> **Exercise objective**
Wherever the word "tscn" shows up in the data, report the line it sits in.

> **Records shown**
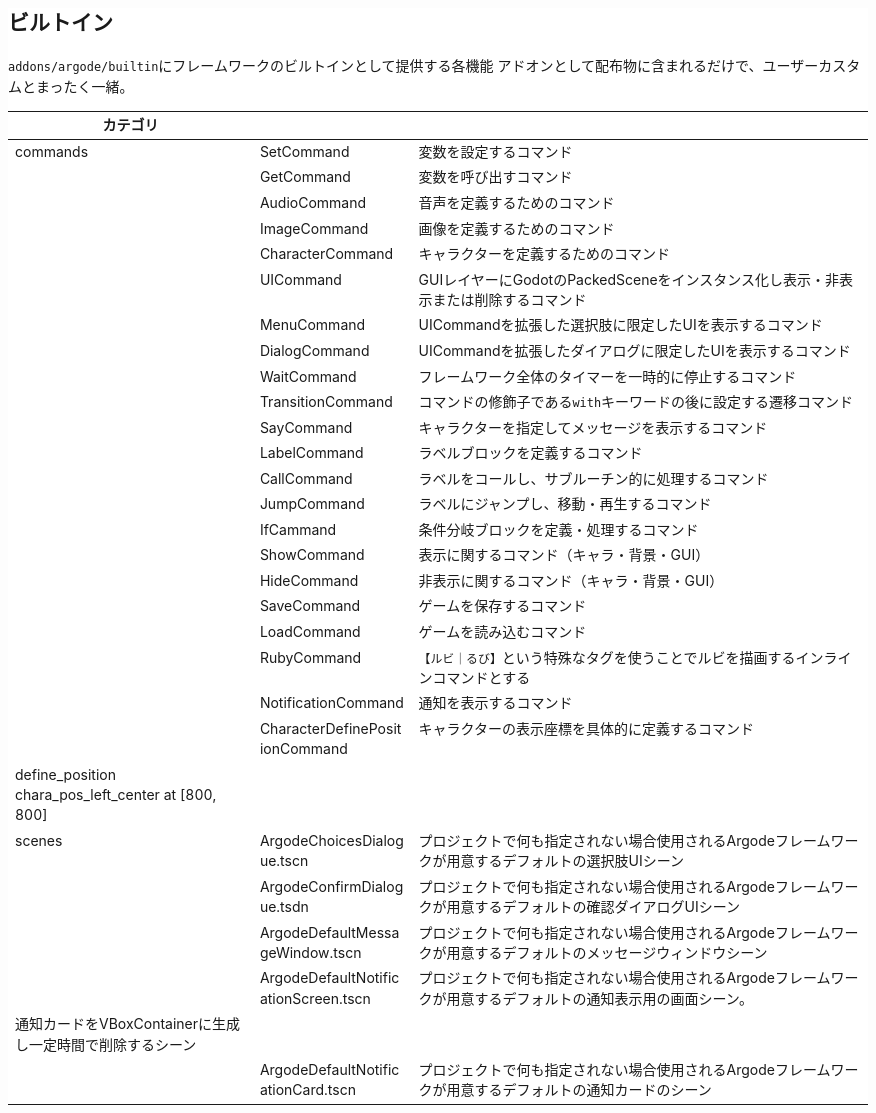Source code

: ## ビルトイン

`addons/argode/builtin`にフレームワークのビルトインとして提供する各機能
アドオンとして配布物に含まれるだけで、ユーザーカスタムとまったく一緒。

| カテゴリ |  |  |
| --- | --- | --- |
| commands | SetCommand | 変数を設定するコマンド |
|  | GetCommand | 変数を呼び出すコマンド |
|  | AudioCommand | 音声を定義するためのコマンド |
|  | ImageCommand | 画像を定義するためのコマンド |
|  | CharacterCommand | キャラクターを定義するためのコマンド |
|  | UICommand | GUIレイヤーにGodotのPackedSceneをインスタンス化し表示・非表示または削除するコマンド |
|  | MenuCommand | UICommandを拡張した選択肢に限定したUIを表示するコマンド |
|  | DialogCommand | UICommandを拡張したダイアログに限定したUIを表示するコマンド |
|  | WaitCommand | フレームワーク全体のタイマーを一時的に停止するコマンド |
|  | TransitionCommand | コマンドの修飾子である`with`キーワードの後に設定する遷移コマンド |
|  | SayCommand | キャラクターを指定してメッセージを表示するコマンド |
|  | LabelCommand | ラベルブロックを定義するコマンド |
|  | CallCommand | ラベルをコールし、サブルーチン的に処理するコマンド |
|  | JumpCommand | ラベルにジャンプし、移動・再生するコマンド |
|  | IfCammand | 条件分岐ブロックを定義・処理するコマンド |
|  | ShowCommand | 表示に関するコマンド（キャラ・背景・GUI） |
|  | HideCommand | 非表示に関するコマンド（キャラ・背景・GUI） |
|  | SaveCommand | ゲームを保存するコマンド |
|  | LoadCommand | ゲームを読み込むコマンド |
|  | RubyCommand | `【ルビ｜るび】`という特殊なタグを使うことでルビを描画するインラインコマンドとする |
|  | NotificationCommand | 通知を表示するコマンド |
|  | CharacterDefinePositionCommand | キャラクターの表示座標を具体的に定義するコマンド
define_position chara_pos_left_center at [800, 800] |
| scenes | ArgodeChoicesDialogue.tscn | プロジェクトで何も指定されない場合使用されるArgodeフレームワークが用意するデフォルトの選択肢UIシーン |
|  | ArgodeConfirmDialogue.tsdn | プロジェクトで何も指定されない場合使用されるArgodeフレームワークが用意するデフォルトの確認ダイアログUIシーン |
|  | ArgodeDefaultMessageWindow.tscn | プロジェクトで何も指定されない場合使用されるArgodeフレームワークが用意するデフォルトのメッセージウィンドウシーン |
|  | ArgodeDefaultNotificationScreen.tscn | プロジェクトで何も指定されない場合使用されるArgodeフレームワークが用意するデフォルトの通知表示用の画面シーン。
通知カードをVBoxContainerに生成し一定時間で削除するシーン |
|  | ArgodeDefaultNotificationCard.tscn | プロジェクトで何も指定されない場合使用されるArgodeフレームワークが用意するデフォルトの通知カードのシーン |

> **Problem solution**
| scenes | ArgodeChoicesDialogue.tscn | プロジェクトで何も指定されない場合使用されるArgodeフレームワークが用意するデフォルトの選択肢UIシーン |
|  | ArgodeDefaultMessageWindow.tscn | プロジェクトで何も指定されない場合使用されるArgodeフレームワークが用意するデフォルトのメッセージウィンドウシーン |
|  | ArgodeDefaultNotificationScreen.tscn | プロジェクトで何も指定されない場合使用されるArgodeフレームワークが用意するデフォルトの通知表示用の画面シーン。
|  | ArgodeDefaultNotificationCard.tscn | プロジェクトで何も指定されない場合使用されるArgodeフレームワークが用意するデフォルトの通知カードのシーン |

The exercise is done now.